### Excerpt to read
·····

Since this is our last recap and I’m feeling sort of wistful, let’s hold hands so I can drag you towards a collection of very stable geniuses who are attempting to beat the sh*t out of one another in a house they don’t pay to live in because they all forgot the “Use your words!” lesson they were taught back when they were cranky toddlers. And when the emphasis on language goes missing and is replaced by vast quantities of cheap draft beer, the result is that MTV is gifted with a slew of people willing to brawl over just about nothing on camera and we are left with questions about what will eventually happen to them since it’s not like they can all become President.

·····

(Data entries)
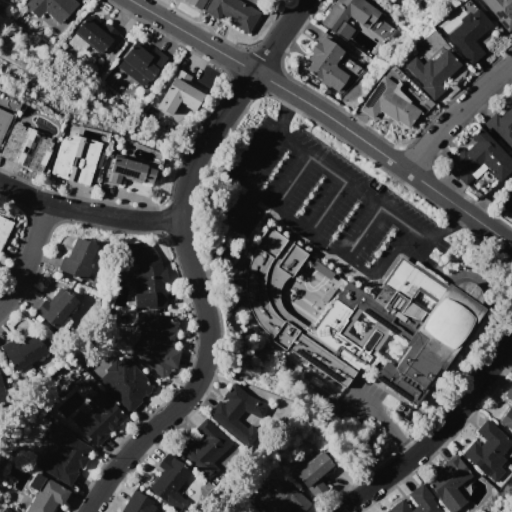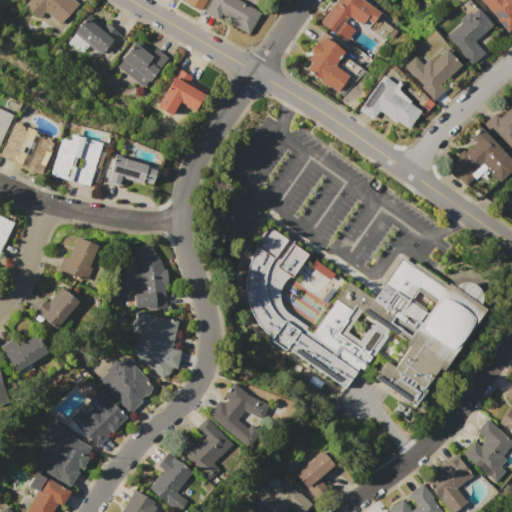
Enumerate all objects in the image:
building: (194, 3)
building: (195, 3)
building: (50, 7)
building: (50, 8)
building: (500, 11)
building: (231, 12)
building: (501, 12)
building: (233, 13)
building: (347, 15)
building: (347, 15)
building: (380, 29)
building: (93, 32)
building: (94, 33)
building: (467, 34)
building: (469, 34)
building: (139, 62)
building: (140, 63)
building: (324, 63)
building: (325, 63)
building: (431, 71)
building: (432, 72)
building: (179, 93)
building: (179, 93)
building: (387, 102)
building: (388, 104)
road: (286, 107)
road: (455, 113)
road: (324, 115)
building: (3, 120)
building: (4, 121)
building: (501, 126)
building: (501, 129)
building: (25, 147)
building: (28, 147)
building: (73, 158)
building: (479, 158)
building: (76, 159)
building: (478, 159)
building: (128, 170)
building: (129, 170)
road: (292, 178)
road: (352, 183)
building: (507, 201)
building: (508, 202)
road: (327, 203)
road: (242, 208)
road: (88, 209)
road: (452, 218)
building: (3, 227)
road: (363, 228)
building: (4, 230)
road: (318, 235)
road: (28, 254)
building: (76, 258)
building: (78, 259)
road: (189, 260)
building: (145, 278)
building: (147, 279)
building: (55, 306)
building: (333, 308)
building: (59, 309)
building: (365, 320)
building: (153, 340)
building: (430, 341)
building: (156, 343)
building: (30, 349)
building: (21, 351)
building: (95, 367)
building: (1, 381)
building: (123, 383)
building: (124, 384)
building: (1, 392)
building: (507, 409)
building: (235, 412)
building: (507, 412)
building: (232, 413)
building: (97, 417)
building: (98, 418)
road: (435, 432)
building: (203, 447)
building: (206, 449)
building: (486, 449)
building: (488, 450)
building: (61, 454)
building: (62, 455)
building: (314, 470)
building: (313, 473)
building: (168, 480)
building: (447, 482)
building: (448, 483)
building: (178, 484)
building: (44, 494)
building: (44, 494)
building: (278, 498)
building: (278, 499)
park: (499, 500)
building: (417, 502)
building: (137, 503)
building: (5, 510)
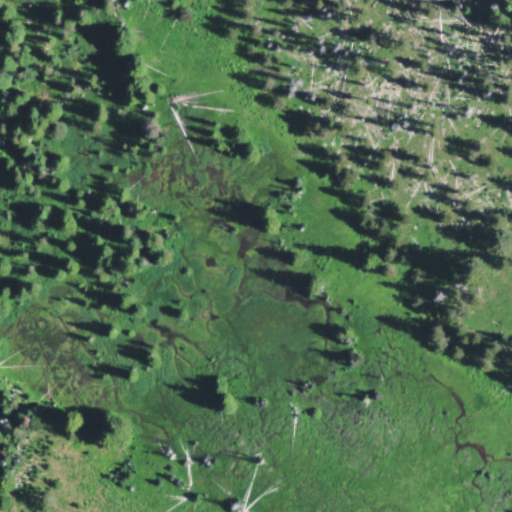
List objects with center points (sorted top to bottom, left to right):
road: (4, 504)
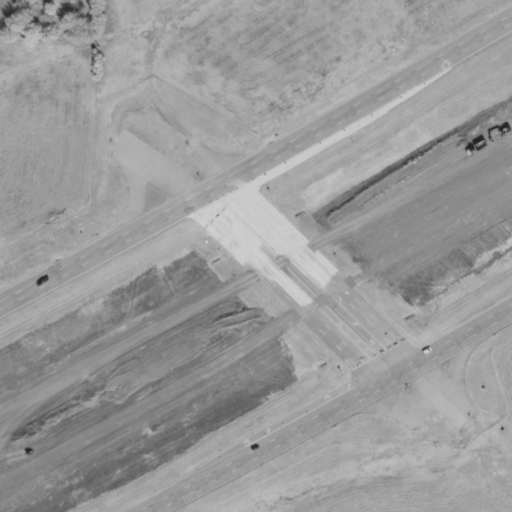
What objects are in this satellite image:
road: (258, 165)
road: (319, 275)
road: (289, 291)
road: (328, 411)
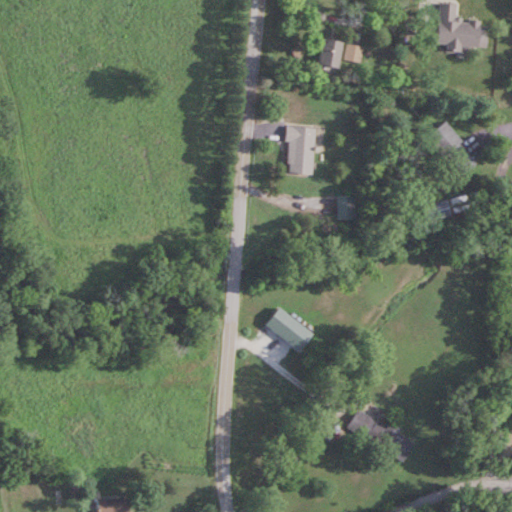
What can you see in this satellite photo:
building: (455, 28)
building: (327, 53)
building: (352, 53)
building: (450, 148)
building: (297, 150)
road: (501, 172)
building: (345, 207)
road: (231, 255)
road: (279, 373)
building: (379, 434)
road: (451, 489)
road: (493, 498)
building: (107, 505)
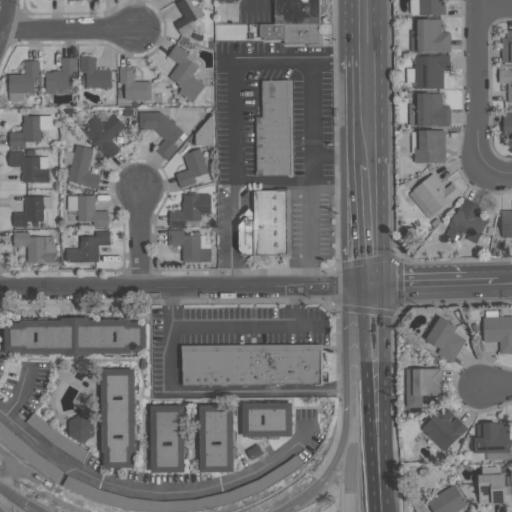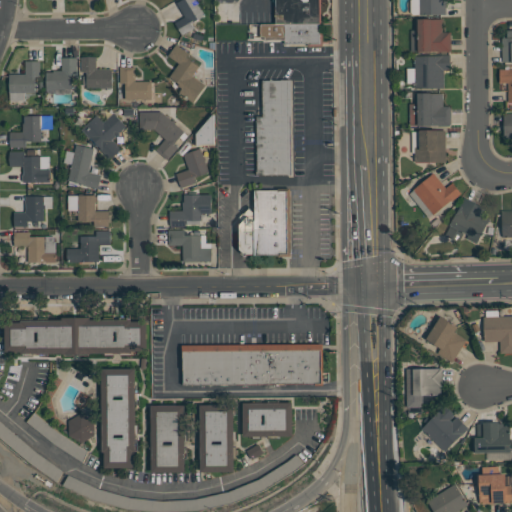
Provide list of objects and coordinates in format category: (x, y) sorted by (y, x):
building: (428, 7)
road: (493, 8)
building: (189, 15)
road: (3, 18)
building: (294, 22)
building: (302, 22)
road: (68, 30)
building: (429, 36)
building: (506, 48)
building: (431, 71)
building: (94, 74)
building: (185, 74)
building: (62, 75)
rooftop solar panel: (424, 76)
road: (365, 77)
building: (24, 81)
building: (507, 81)
road: (475, 83)
building: (134, 85)
road: (233, 87)
building: (429, 110)
building: (507, 126)
building: (279, 128)
building: (274, 129)
building: (31, 130)
building: (161, 130)
building: (105, 133)
building: (429, 146)
road: (338, 154)
building: (31, 166)
building: (81, 166)
road: (367, 167)
building: (192, 168)
road: (309, 168)
road: (497, 172)
road: (338, 181)
building: (433, 195)
building: (88, 209)
building: (191, 209)
building: (32, 210)
building: (468, 221)
building: (506, 223)
building: (267, 225)
building: (275, 226)
road: (309, 235)
road: (369, 235)
road: (139, 239)
building: (191, 245)
building: (37, 246)
building: (89, 247)
road: (441, 286)
road: (185, 289)
traffic signals: (370, 289)
road: (234, 324)
building: (499, 332)
road: (370, 333)
building: (76, 336)
building: (446, 337)
building: (252, 364)
building: (256, 366)
road: (345, 371)
building: (422, 385)
road: (497, 386)
road: (225, 391)
road: (370, 403)
building: (118, 418)
building: (267, 419)
building: (81, 427)
building: (445, 428)
building: (57, 437)
building: (168, 438)
building: (217, 438)
building: (492, 438)
road: (370, 450)
building: (495, 488)
road: (151, 491)
road: (370, 493)
road: (11, 499)
building: (447, 500)
road: (188, 509)
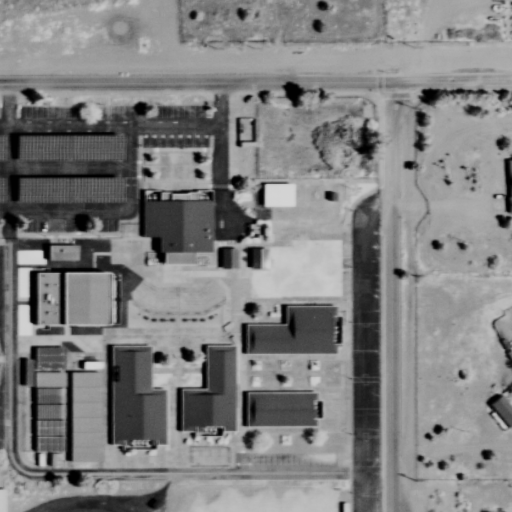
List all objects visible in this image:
road: (421, 37)
road: (256, 80)
road: (7, 103)
road: (67, 125)
road: (194, 125)
road: (3, 126)
building: (511, 167)
road: (63, 168)
road: (219, 172)
road: (441, 207)
road: (105, 212)
building: (174, 225)
building: (51, 254)
building: (226, 258)
road: (390, 296)
road: (360, 349)
building: (132, 399)
road: (438, 443)
road: (17, 469)
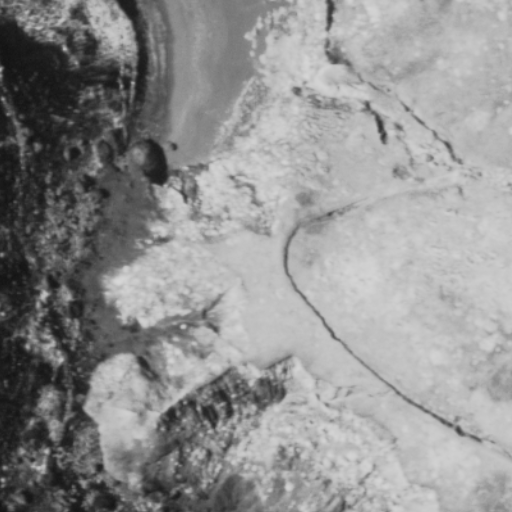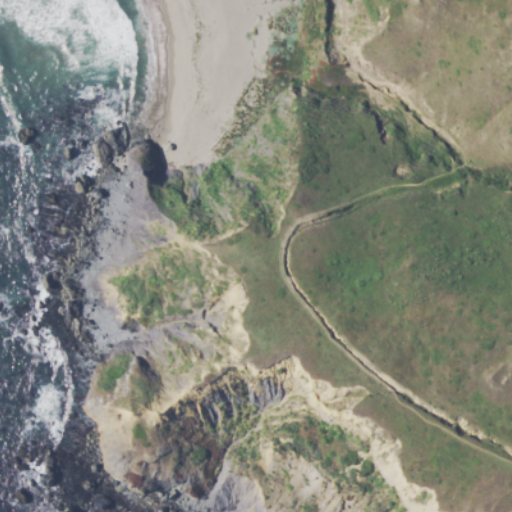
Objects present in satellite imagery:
road: (301, 215)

·····

### Work to do
**1.** Transcribe the whole MTV recap word for word.
**2.** Format the part of the listing that opens with the line containing "What can you" and closes with the line containing "building: (107, 505)", both included, as a Markdown table with columns No. and Entry, leaving out blank lines.

### Written responses
**1.**
Since this is our last recap and I’m feeling sort of wistful, let’s hold hands so I can drag you towards a collection of very stable geniuses who are attempting to beat the sh*t out of one another in a house they don’t pay to live in because they all forgot the “Use your words!” lesson they were taught back when they were cranky toddlers. And when the emphasis on language goes missing and is replaced by vast quantities of cheap draft beer, the result is that MTV is gifted with a slew of people willing to brawl over just about nothing on camera and we are left with questions about what will eventually happen to them since it’s not like they can all become President.

**2.**
| No. | Entry |
|---|---|
| 1 | What can you see in this satellite photo: |
| 2 | building: (455, 28) |
| 3 | building: (327, 53) |
| 4 | building: (352, 53) |
| 5 | building: (450, 148) |
| 6 | building: (297, 150) |
| 7 | road: (501, 172) |
| 8 | building: (345, 207) |
| 9 | road: (231, 255) |
| 10 | road: (279, 373) |
| 11 | building: (379, 434) |
| 12 | road: (451, 489) |
| 13 | road: (493, 498) |
| 14 | building: (107, 505) |